Lateral subqueries provide a powerful means to apply a Zed query to each subsequence of values generated from an outer sequence of values. The inner query may be any Zed query and may refer to values from the outer sequence.

Lateral subqueries are created using the scoped form of the over operator and may be nested to arbitrary depth.

For example,

echo '{s:"foo",a:[1,2]} {s:"bar",a:[3]}' | zq -z 'over a with name=s => (yield {name,elem:this})' -

produces

{name:"foo",elem:1}
{name:"foo",elem:2}
{name:"bar",elem:3}

Here the lateral scope, described below, creates a subquery

yield {name,elem:this}

for each subsequence of values derived from each outer input value. In the example above, there are two input values:

{s:"foo",a:[1,2]}
{s:"bar",a:[3]}

which imply two subqueries derived from the over operator traversing a. The first subquery thus operates on the input values 1, 2 with the variable name set to "foo" assigning 1 and then 2 to this, thereby emitting

{name:"foo",elem:1}
{name:"foo",elem:2}

and the second subquery operators on the input value 3 with the variable name set to "bar", emitting

{name:"bar",elem:3}

You can also import a parent-scope field reference into the inner scope by simply referring to its name without assignment, e.g.,

echo '{s:"foo",a:[1,2]} {s:"bar",a:[3]}' | zq -z 'over a with s => (yield {s,elem:this})' -

produces

{s:"foo",elem:1}
{s:"foo",elem:2}
{s:"bar",elem:3}

Lateral Scope

A lateral scope has the form => ( <query> ) and currently appears only the context of an over operator, as illustrated above, and has the form:

over ... with <elem> [, <elem> ...] => ( <query> )

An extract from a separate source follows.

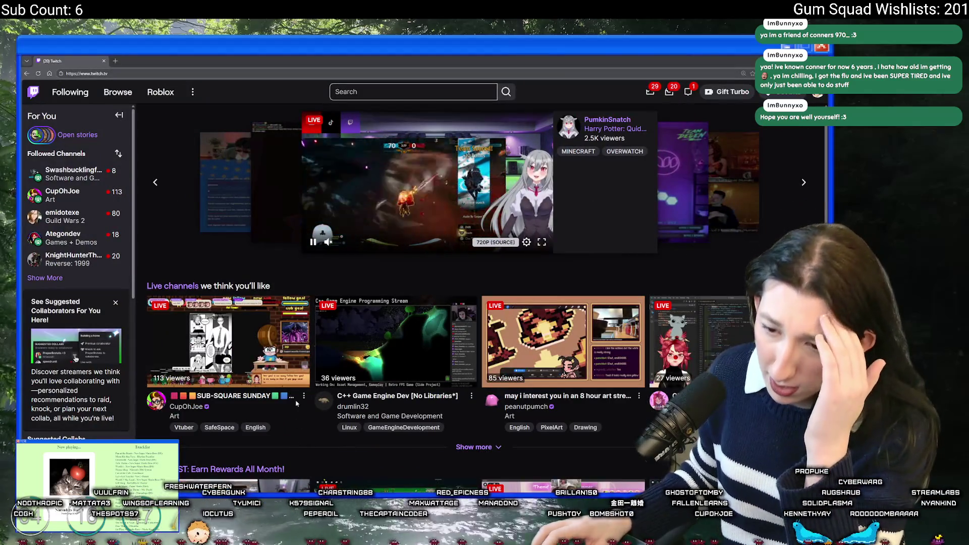
left_click(379, 417)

where <elem> has either an assignment form

<var>=<expr>

or a field reference form

<field>

For each input value to the outer scope, the assignment form creates a binding between each <expr> evaluated in the outer scope and each <var>, which represents a new symbol in the inner scope of the <query>. In the field reference form, a single identifier <field> refers to a field in the parent scope and makes that field's value available in the lateral scope with the same name.

The <query>, which may be any Zed query, is evaluated once per outer value on the sequence generated by the over expression. In the lateral scope, the value this refers to the inner sequence generated from the over expressions. This query runs to completion for each inner sequence and emits each subquery result as each inner sequence traversal completes.

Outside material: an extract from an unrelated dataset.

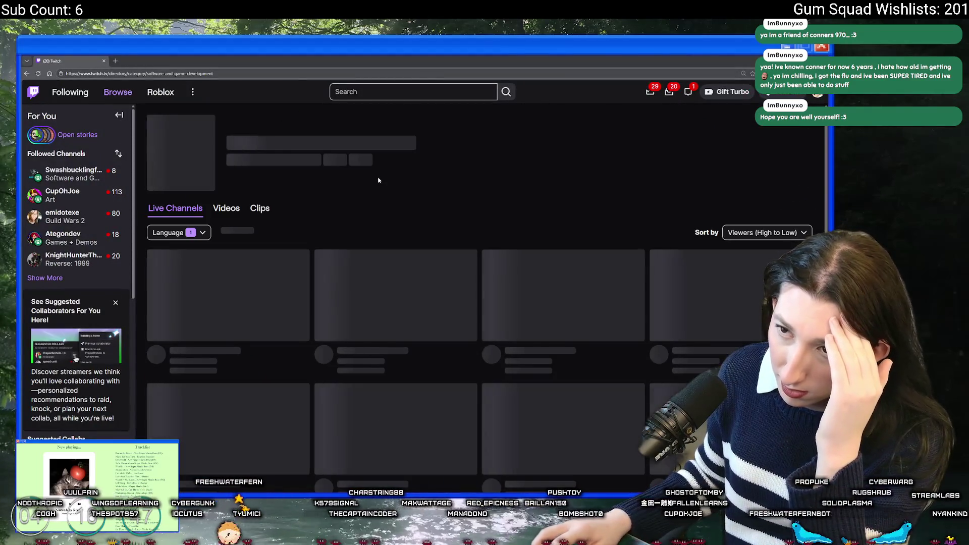
scroll(372, 180, "down", 1)
scroll(372, 181, "down", 1)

This structure is powerful because any Zed query can appear in the body of the lateral scope. In contrast to the yield example, a sort could be applied to each subsequence in the subquery, where sort reads all values of the subsequence, sorts them, emits them, then repeats the process for the next subsequence. For example,

echo '[3,2,1] [4,1,7] [1,2,3]' | zq -z 'over this => (sort this | collect(this))' -

produces

[1,2,3]
[1,4,7]
[1,2,3]

Lateral Expressions

Lateral subqueries can also appear in expression context using the parenthesized form:

( over <expr> [, <expr>...] [with <var>=<expr> [, ... <var>[=<expr>]] | <lateral> )

Note that the parentheses disambiguate a lateral expression from a lateral dataflow operator.

This form must always include a lateral scope as indicated by <lateral>, which can be any dataflow operator sequence excluding from operators. As with the over operator, values from the outer scope can be brought into the lateral scope using the with clause.

The lateral expression is evaluated by evaluating each <expr> and feeding the results as inputs to the <lateral> dataflow operators. Each time the lateral expression is evaluated, the lateral operators are run to completion, e.g.,

echo '[3,2,1] [4,1,7] [1,2,3]' | zq -z 'yield (over this | sum(this))' -

produces

6
12
6

This structure generalizes to any more complicated expression context, e.g., we can embed multiple lateral expressions inside of a record literal and use the spread operator to tighten up the output:

echo '[3,2,1] [4,1,7] [1,2,3]' | zq -z '{...(over this | sort this | sorted:=collect(this)),...(over this | sum:=sum(this))}' -

produces

{sorted:[1,2,3],sum:6}
{sorted:[1,4,7],sum:12}
{sorted:[1,2,3],sum:6}